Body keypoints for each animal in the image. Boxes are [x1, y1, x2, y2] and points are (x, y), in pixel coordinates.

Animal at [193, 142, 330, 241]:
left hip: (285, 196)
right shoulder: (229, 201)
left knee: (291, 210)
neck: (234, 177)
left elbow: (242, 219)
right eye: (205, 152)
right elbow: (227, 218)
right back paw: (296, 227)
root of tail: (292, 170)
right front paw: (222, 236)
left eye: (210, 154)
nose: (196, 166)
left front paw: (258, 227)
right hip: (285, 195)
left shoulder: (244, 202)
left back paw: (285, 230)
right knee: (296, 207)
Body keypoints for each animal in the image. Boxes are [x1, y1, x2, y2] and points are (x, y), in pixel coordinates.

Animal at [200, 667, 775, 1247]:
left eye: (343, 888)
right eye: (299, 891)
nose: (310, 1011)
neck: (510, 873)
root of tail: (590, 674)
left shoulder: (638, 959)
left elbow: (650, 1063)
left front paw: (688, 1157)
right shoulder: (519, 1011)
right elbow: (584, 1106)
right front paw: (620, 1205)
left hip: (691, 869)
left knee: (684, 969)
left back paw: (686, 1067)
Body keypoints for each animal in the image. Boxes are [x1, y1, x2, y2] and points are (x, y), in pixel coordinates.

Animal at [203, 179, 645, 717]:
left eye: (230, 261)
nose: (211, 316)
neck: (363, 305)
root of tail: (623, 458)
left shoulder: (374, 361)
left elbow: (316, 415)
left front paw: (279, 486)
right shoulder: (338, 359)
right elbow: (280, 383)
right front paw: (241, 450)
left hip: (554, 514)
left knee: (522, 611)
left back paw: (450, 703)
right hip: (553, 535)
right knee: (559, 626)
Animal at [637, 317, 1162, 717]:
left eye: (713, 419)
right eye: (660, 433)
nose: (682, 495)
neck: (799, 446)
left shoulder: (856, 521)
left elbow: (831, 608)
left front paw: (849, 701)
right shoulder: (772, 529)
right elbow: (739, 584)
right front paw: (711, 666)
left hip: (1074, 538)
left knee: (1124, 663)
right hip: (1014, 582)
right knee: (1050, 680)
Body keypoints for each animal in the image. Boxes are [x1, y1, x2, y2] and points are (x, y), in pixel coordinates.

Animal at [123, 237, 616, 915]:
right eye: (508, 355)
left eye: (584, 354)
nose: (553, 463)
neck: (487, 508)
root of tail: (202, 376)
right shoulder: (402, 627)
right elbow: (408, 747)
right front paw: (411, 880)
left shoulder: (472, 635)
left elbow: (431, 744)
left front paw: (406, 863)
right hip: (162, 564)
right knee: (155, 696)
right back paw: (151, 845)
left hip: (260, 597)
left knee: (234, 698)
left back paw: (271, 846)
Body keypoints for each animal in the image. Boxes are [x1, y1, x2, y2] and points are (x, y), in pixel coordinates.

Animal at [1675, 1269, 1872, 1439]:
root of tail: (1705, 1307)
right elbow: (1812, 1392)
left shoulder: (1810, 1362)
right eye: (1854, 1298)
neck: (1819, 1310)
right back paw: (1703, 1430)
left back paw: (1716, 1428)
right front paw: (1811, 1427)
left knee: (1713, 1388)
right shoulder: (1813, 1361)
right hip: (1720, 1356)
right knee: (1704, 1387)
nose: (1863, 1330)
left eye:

__WHAT YOU HAVE TO DO__
Read through the data and copy every line where "shoulder" shows up.

__WRITTEN REPLY__
right shoulder: (229, 201)
left shoulder: (244, 202)
left shoulder: (638, 959)
right shoulder: (519, 1011)
left shoulder: (374, 361)
right shoulder: (338, 359)
left shoulder: (856, 521)
right shoulder: (772, 529)
right shoulder: (402, 627)
left shoulder: (472, 635)
left shoulder: (1810, 1362)
right shoulder: (1813, 1361)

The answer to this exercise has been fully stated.